Thursday, May 17, 2012

Red dirt, green sea.

This week falls in the "you-can't-make-this-up" category.

The carefully planned day designed for Monday from Wrightsville Beach to Beaufort proved very interesting, quite long and over-the-top exhausting. For starters, our marina in Wrightsville Beach was sans power (air conditioning in a thunderstorm,) and as it was UNCW graduation weekend, we were in a noisy spot. Like it could ever happen again, a drunk tried to get on our boat by swimming to it, lowering the ladder- and being caught without pants at 2:45 am by Susan! Nice job, UNC, on your college grads!

It was another early sunrise departure and we successfully made three swing bridges with perfect timing. Skies threatened, winds built to 25 knots so we swapped out the screens for curtains and sailed on. Several sounds were shoaled in but we reached the Moorehead City Bridge in ten hours. The good news is we never ran aground, the bad news is this is a short bridge and we hit it at high tide, 63 feet. Sooo . . . we turned around and cruised for hours until the tide reversed. We snuck under at 64 feet as the winds howled, rain blew and dark settled in. There was a nasty rain as we hit Beaufort Inlet and it was hard to search for our markers to the town docks. It was 8:30 at night and the cruiser in front of us caught our lines. Fourteen hours was just too much in one day.

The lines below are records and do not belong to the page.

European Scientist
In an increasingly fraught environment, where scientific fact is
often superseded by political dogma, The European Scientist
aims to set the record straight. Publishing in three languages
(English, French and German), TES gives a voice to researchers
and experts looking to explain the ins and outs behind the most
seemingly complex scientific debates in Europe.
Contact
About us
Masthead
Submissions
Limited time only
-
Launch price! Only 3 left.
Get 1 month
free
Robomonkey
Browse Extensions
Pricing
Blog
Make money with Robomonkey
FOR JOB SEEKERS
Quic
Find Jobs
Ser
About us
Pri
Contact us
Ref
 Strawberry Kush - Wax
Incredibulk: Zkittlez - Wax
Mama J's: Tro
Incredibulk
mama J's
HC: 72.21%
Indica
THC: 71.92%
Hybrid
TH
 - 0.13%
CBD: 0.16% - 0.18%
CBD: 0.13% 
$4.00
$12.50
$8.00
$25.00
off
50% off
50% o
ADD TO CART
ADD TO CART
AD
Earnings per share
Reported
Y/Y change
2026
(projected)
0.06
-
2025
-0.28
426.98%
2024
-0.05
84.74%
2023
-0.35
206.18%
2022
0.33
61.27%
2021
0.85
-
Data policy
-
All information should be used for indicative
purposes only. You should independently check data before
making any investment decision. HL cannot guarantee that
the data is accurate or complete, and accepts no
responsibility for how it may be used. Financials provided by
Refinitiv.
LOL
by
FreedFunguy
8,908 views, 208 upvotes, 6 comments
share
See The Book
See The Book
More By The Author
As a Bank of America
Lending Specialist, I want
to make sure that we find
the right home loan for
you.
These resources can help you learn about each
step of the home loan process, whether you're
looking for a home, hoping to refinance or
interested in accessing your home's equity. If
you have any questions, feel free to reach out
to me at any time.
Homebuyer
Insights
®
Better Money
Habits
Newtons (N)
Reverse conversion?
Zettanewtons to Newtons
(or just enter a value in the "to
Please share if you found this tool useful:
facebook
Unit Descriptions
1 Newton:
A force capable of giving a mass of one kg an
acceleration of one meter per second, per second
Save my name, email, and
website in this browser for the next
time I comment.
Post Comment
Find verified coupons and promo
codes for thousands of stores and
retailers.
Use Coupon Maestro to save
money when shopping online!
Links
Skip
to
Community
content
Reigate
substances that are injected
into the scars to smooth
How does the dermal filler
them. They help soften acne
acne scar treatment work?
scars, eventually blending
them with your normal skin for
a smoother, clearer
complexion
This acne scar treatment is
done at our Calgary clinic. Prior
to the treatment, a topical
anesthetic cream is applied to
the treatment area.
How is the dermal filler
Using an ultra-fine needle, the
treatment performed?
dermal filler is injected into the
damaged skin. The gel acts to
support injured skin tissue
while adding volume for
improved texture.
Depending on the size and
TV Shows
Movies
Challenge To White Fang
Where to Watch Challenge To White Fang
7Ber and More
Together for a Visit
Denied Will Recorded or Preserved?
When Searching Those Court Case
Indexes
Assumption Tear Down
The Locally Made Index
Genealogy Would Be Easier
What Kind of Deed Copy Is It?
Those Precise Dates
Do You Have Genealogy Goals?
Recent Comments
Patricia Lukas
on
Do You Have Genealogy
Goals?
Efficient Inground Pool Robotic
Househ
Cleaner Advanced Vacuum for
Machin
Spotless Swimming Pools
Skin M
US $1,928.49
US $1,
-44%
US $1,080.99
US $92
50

Rick always says that if something didn't break this week, watch out for next week. He no sooner repeated this phrase when he discovered that our port bow thruster was not working. When we opened the "dry" compartment it was full of water just for starters. We are on day three in Beaufort with plans to be here a few more days until this is resolved. Our mechanic diagnosed our problem and the new "key pad" is on order from West Marine with overnight shipping. In the meantime, if you have followed our weather, you understand this stay would have happened due to a steady string of showers and storms.

How was the free dock and outlet shopping at Barefoot landing? Interesting, but our information was misleading: It was not free, and we spent the evening in good old beach shops and dinner in a tired Greg Norman restaurant. At least it was an easy off the dock in the morning.

About the photos from our docking drama in Georgetown: everyone was afraid we would hit them undocking because docking the night before was a Hail Mary event so all the boats pulled out early to give us free space! Thank you new friends. we reconnected with one boat at Barefoot Landing and the super cruiser is the one who caught our lines in Beaufort. We didn't get the shots we wanted, it's always hard to get a photo docking/undocking



Susan's favorite spot on the ICW is the Waccamaw River. It is eagle nesting season. How do you tell the eagles form the ospreys? Eagles crave the tree top nest sites, ospreys are on the marker posts.






Someone could get very rich by rewriting the Cruising guides so they read from south to north. We must always remember to reverse our reds and greens from the way things are written now!